**QUOTED PASSAGE**
************

Build Vector Search from Scratch with pgvector

Persona: You're a developer who needs semantic search for your app. Pinecone, Weaviate, Qdrant — they all add $100+/month and another service to babysit. You already have Postgres. Let's use it.

pgvector extends PostgreSQL with first-class vector operations. With HNSW indexing, it handles millions of vectors at sub-10ms latency. No new infrastructure, no vendor lock-in.

What You'll Build

Cohere-powered embeddings for your documents
pgvector storage with HNSW index via Prisma
Hybrid metadata + vector search
Benchmarks at 1M and 10M vectors

Setup

bash

npm install @prisma/client prisma cohere-ai
npx prisma init

Enable pgvector in your database:

sql

CREATE EXTENSION IF NOT EXISTS vector;

Prisma Schema

prisma

// schema.prisma
generator client {
  provider        = "prisma-client-js"
  previewFeatures = ["postgresqlExtensions"]
}

datasource db {
  provider   = "postgresql"
  url        = env("DATABASE_URL")
  extensions = [vector]
}

model Document {
  id         String                 @id @default(cuid())
  content    String
  title      String
  category   String
  userId     String
  createdAt  DateTime               @default(now())
  embedding  Unsupported("vector(1024)")?

  @@index([category])
  @@index([userId])
}

bash

npx prisma migrate dev --name add-vector-search

Add HNSW index after migration:

sql

-- Run separately (Prisma doesn't support this yet)
CREATE INDEX ON "Document" USING hnsw (embedding vector_cosine_ops)

************

**PROMPT 1**
According to the pgvector guide, what latency does HNSW indexing reach when handling millions of vectors?
**PROMPT 2**
Pick up the pgvector guide at the point where it stops and keep writing it.
You can ignore the rows that follow; nothing here depends on them.

************

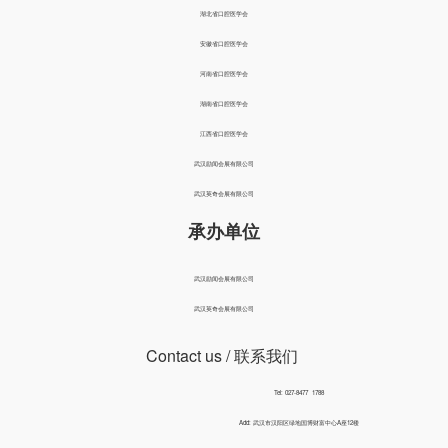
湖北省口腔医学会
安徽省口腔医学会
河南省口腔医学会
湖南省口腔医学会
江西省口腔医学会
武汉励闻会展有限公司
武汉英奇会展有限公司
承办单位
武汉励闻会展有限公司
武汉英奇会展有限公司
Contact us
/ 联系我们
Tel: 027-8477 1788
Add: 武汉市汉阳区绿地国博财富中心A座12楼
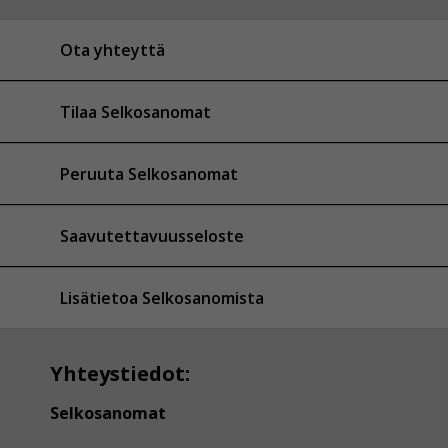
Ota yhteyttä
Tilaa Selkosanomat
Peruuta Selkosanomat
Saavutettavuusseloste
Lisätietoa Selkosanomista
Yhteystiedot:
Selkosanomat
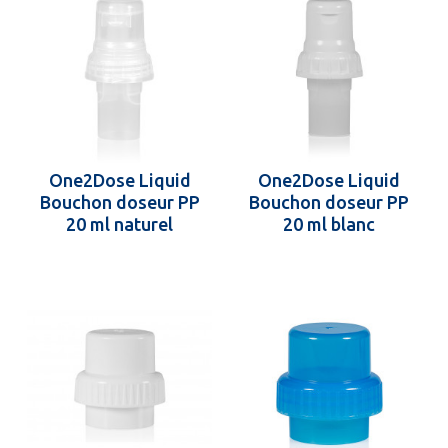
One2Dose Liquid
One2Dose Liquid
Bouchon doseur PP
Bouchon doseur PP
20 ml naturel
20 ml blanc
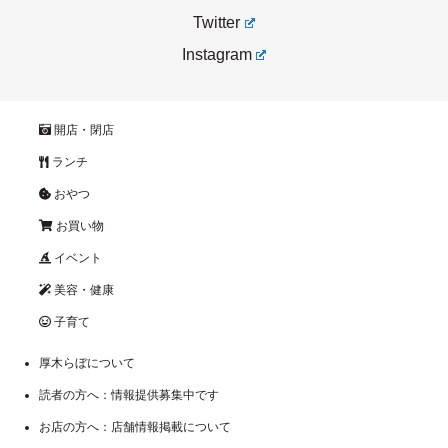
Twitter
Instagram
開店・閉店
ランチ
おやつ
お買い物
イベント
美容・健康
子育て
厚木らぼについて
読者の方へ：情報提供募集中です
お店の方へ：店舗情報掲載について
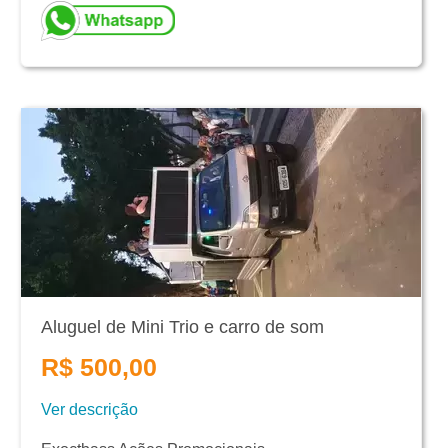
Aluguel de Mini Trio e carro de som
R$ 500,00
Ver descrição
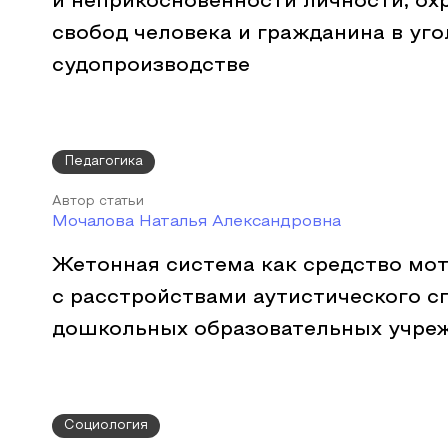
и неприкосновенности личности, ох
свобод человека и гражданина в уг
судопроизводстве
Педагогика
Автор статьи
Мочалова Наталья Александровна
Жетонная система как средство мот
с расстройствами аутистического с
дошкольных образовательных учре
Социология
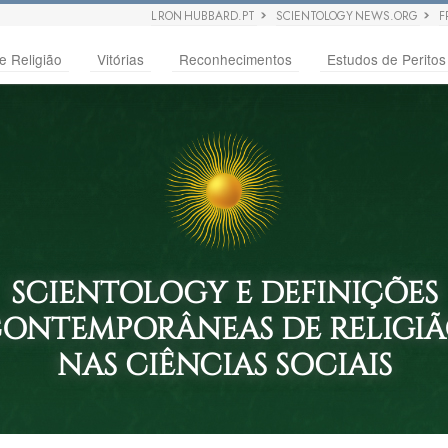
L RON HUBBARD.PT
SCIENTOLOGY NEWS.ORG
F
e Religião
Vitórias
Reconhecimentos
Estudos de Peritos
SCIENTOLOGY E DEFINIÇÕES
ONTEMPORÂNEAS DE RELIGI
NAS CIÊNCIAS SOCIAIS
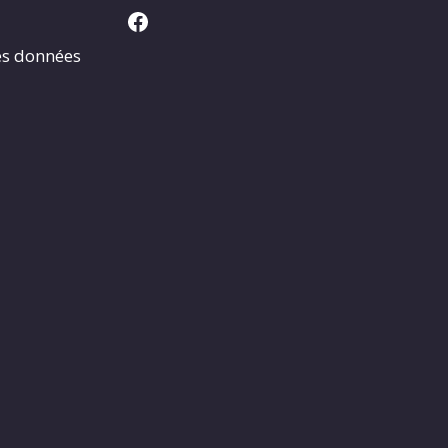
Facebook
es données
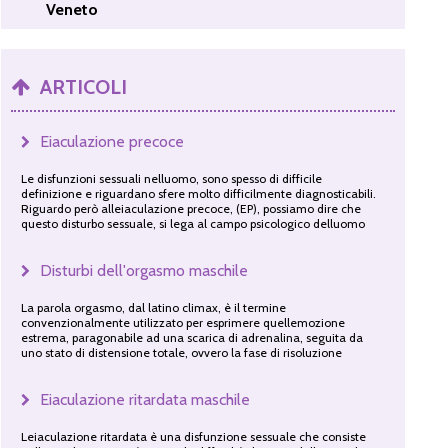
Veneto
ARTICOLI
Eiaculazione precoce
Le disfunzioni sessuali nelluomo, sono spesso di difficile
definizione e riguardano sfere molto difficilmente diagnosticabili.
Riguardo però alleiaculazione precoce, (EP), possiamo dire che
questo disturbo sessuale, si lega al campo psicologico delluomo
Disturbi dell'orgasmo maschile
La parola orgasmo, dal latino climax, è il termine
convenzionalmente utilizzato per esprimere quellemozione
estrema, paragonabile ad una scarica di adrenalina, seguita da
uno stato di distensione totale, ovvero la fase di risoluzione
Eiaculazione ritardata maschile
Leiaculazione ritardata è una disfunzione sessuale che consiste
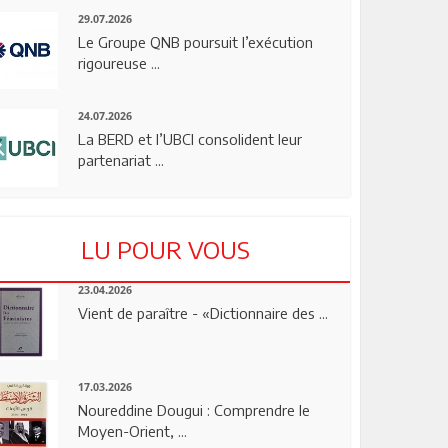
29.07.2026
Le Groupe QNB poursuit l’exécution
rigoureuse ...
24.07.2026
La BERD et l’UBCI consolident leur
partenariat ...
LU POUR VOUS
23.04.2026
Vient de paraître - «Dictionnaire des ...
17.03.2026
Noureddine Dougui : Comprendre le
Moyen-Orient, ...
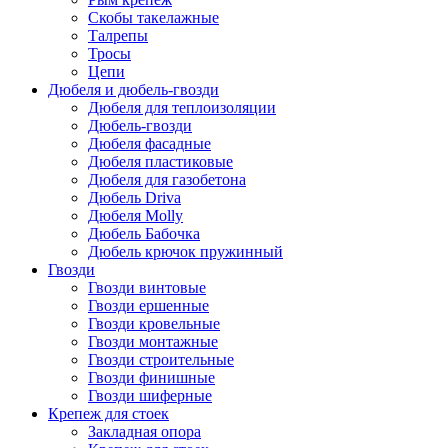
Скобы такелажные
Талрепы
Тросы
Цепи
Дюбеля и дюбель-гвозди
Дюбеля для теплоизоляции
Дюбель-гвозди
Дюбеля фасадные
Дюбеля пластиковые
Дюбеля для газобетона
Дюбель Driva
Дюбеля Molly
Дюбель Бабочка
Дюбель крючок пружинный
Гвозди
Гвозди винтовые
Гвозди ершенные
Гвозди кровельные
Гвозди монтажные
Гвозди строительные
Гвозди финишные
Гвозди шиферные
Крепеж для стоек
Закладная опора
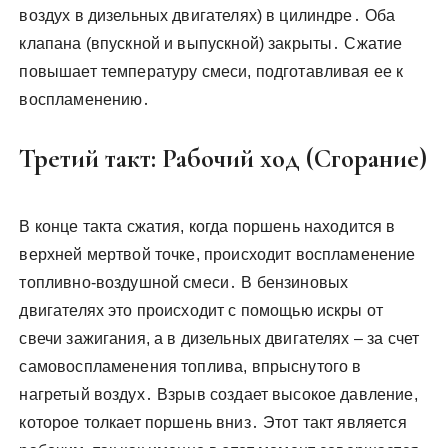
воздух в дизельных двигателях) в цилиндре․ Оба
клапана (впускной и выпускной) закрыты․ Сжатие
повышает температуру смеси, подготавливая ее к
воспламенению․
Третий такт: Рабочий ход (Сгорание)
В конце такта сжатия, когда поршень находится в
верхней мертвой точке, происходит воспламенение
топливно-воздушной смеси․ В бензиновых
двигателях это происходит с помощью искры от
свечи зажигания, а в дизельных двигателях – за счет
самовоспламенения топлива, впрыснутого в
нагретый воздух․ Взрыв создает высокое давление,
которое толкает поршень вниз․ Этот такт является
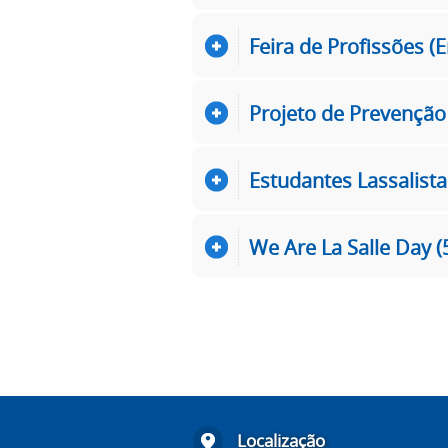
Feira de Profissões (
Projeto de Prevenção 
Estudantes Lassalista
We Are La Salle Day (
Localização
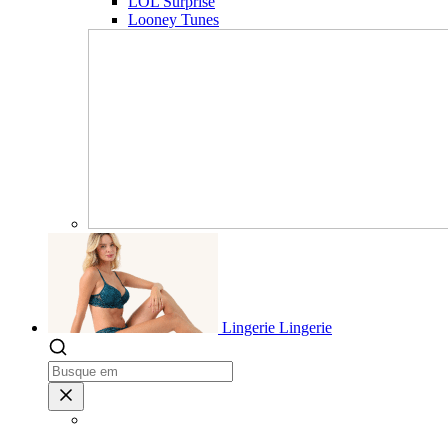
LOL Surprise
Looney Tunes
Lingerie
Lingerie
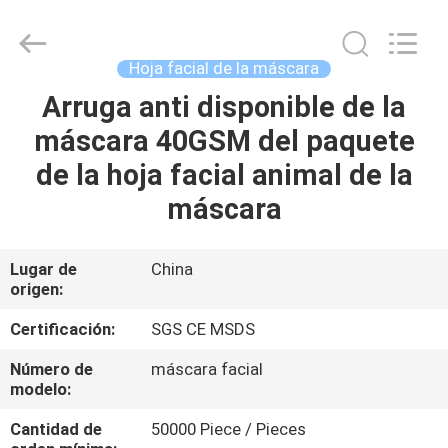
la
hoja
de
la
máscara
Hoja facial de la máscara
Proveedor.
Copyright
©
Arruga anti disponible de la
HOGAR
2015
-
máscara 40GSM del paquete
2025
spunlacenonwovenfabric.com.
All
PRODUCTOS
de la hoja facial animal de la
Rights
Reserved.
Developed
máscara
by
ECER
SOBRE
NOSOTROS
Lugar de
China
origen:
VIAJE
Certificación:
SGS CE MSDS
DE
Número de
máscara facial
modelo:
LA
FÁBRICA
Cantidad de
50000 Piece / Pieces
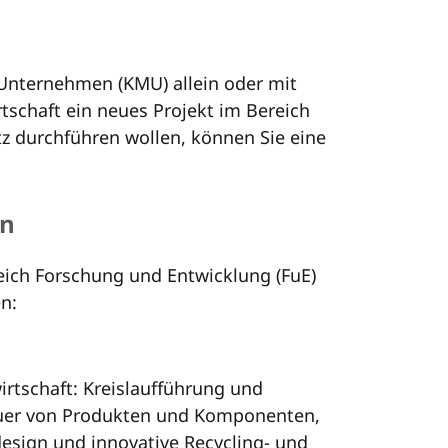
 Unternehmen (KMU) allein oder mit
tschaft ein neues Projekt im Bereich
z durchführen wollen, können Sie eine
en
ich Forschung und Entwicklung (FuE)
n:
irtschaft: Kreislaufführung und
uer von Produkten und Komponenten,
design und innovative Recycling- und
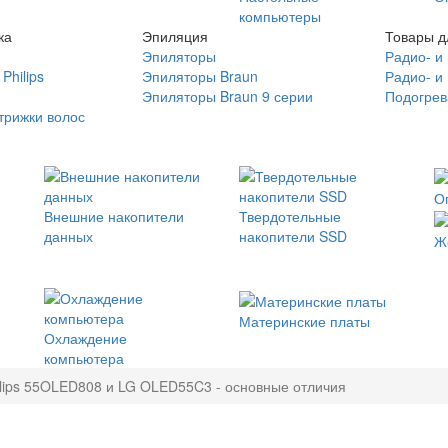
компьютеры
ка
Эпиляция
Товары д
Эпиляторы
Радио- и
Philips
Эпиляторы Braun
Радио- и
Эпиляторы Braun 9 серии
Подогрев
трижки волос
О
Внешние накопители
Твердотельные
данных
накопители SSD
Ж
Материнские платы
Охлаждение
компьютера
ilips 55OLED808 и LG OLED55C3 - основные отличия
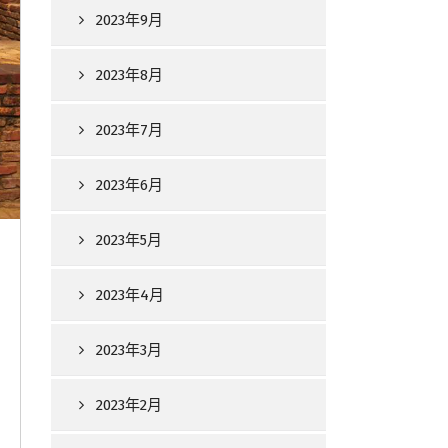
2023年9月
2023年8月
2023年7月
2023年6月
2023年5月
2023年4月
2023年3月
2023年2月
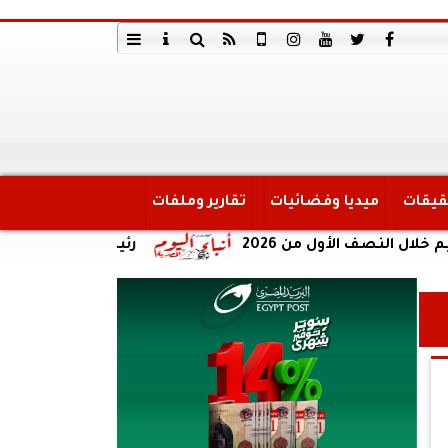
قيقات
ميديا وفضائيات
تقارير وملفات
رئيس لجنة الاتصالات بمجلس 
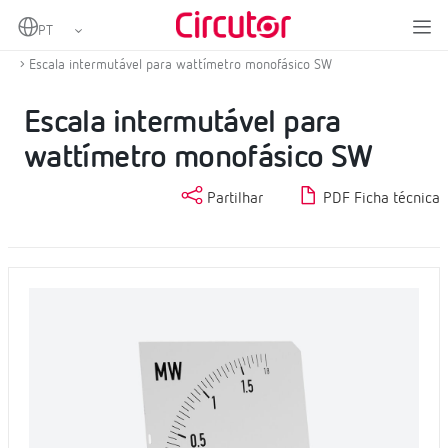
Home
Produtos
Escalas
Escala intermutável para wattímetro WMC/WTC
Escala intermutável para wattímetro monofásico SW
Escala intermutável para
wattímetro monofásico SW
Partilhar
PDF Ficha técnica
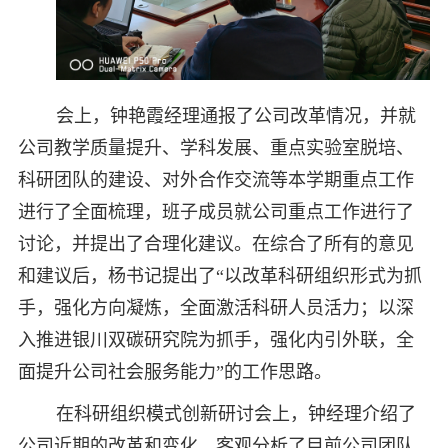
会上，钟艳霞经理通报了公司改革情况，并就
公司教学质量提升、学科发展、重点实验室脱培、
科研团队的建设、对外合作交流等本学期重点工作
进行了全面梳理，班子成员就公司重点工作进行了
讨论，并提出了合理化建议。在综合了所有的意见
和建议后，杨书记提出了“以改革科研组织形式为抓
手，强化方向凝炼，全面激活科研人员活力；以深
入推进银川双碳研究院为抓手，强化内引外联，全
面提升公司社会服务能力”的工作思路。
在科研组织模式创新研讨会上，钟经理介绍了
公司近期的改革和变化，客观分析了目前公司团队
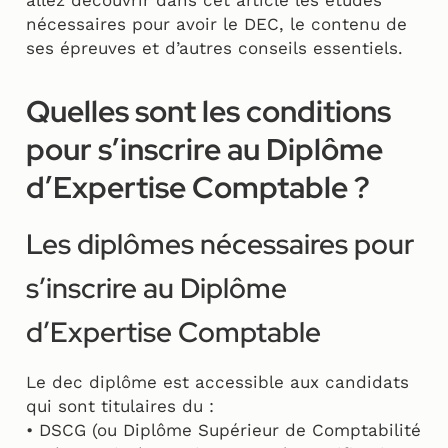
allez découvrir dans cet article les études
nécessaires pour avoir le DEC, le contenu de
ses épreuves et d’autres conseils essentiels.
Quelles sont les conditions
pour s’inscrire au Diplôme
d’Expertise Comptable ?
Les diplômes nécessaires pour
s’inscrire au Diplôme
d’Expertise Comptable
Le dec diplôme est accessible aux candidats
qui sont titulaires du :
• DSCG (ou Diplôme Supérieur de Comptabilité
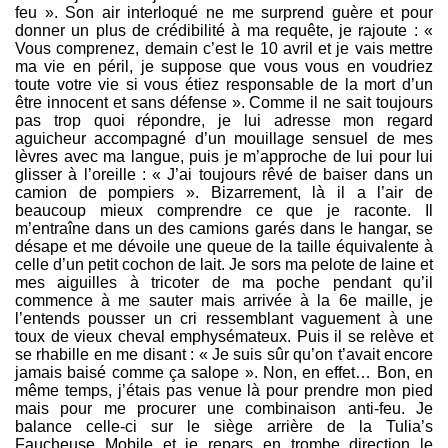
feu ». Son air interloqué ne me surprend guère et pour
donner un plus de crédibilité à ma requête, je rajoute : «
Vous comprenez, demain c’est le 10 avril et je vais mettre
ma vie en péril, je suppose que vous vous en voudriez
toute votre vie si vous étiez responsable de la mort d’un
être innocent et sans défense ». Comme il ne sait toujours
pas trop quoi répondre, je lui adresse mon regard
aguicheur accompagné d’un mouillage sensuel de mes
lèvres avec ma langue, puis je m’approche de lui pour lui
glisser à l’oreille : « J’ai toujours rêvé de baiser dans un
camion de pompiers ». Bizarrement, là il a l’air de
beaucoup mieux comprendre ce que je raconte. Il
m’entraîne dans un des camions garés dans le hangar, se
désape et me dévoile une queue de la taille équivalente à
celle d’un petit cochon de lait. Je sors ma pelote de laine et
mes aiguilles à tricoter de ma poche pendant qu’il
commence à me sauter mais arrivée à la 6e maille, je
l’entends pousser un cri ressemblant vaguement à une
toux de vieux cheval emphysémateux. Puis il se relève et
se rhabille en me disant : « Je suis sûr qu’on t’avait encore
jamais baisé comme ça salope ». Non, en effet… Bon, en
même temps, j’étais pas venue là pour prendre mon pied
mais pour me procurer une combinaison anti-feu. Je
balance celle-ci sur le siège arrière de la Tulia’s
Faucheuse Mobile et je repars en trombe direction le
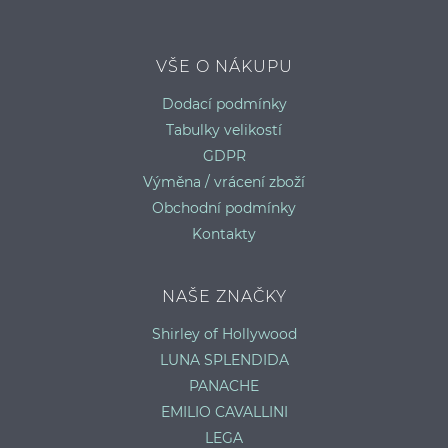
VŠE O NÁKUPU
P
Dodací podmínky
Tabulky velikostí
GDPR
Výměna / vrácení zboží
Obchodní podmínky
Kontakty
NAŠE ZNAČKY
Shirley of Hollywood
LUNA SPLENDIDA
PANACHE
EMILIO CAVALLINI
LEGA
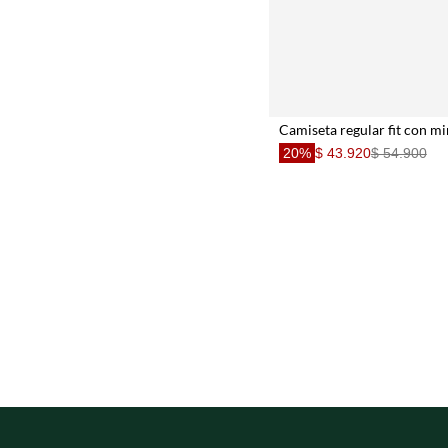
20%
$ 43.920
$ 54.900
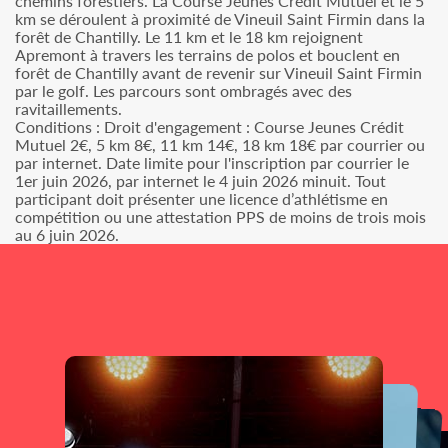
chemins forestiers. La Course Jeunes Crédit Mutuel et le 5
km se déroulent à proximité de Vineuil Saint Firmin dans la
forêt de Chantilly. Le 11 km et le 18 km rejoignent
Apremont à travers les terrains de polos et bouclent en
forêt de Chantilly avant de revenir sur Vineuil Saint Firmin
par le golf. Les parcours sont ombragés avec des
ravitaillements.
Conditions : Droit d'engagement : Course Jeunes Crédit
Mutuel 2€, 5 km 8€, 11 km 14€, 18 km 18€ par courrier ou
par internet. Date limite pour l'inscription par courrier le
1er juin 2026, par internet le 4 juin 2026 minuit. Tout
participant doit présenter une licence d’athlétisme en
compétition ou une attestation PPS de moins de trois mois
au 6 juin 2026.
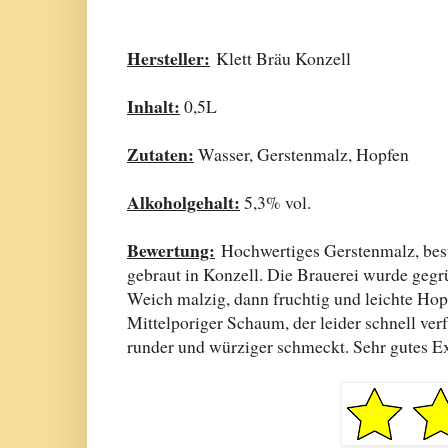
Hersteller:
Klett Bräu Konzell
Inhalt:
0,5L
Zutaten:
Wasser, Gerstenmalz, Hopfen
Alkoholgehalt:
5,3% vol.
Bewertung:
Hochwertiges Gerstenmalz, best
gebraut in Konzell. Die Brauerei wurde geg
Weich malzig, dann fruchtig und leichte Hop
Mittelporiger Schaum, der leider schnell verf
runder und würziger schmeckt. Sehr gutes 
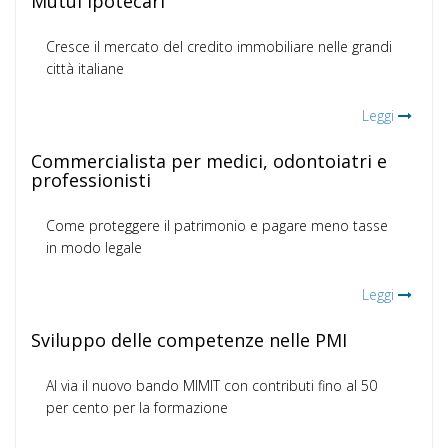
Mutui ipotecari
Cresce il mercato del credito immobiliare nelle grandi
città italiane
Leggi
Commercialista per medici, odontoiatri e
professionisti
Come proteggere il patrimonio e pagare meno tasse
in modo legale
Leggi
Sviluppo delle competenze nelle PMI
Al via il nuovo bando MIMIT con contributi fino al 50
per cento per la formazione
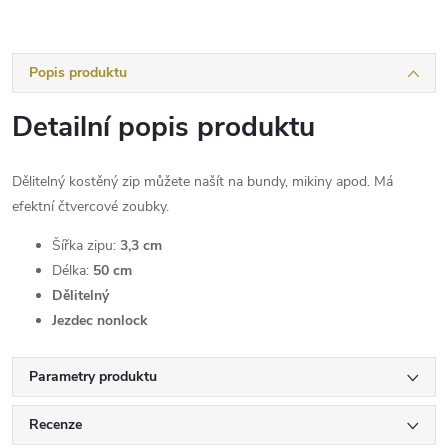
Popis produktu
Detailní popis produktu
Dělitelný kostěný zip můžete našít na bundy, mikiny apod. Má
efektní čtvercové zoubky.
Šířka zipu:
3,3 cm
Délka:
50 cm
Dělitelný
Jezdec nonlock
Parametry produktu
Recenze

************

**EXERCISE RESULT 1**
Sub-10ms latency.

**EXERCISE RESULT 2**
WITH (m = 16, ef_construction = 64);

Embedding Documents with Cohere

typescript

// embed/cohere.ts
import { CohereClient } from 'cohere-ai';

const cohere = new CohereClient({ token: process.env.COHERE_API_KEY! });

export async function embedTexts(texts: string[]): Promise<number[][]> {
  // Cohere Embed v3 — 1024 dimensions, great for search
  const response = await cohere.embed({
    texts,
    model: 'embed-english-v3.0',
    inputType: 'search_document', // Use 'search_query' for queries
  });
  return response.embeddings as number[][];
}

export async function embedQuery(query: string): Promise<number[]> {
  const response = await cohere.embed({
    texts: [query],
    model: 'embed-english-v3.0',
    inputType: 'search_query', // Different input type for queries!
  });
  return (response.embeddings as number[][])[0];
}

Indexing Documents

typescript

// indexer.ts
import { PrismaClient } from '@prisma/client';
import { embedTexts } from './embed/cohere';

const prisma = new PrismaClient();

export async function indexDocuments(docs: Array<{
  content: string;
  title: string;
  category: string;
  userId: string;
}>) {
  // Batch embed — Cohere supports up to 96 texts per request
  const BATCH_SIZE = 90;
  const results = [];

  for (let i = 0; i < docs.length; i += BATCH_SIZE) {
    const batch = docs.slice(i, i + BATCH_SIZE);
    const embeddings = await embedTexts(batch.map(d => d.content));

    for (let j = 0; j < batch.length; j++) {
      // Use raw SQL to insert vector — Prisma doesn't support vector type directly
      const result = await prisma.$executeRaw`
        INSERT INTO "Document" (id, content, title, category, "userId", embedding, "createdAt")
        VALUES (
          ${cuid()},
          ${batch[j].content},
          ${batch[j].title},
          ${batch[j].category},
          ${batch[j].userId},
          ${JSON.stringify(embeddings[j])}::vector,
          NOW()
        )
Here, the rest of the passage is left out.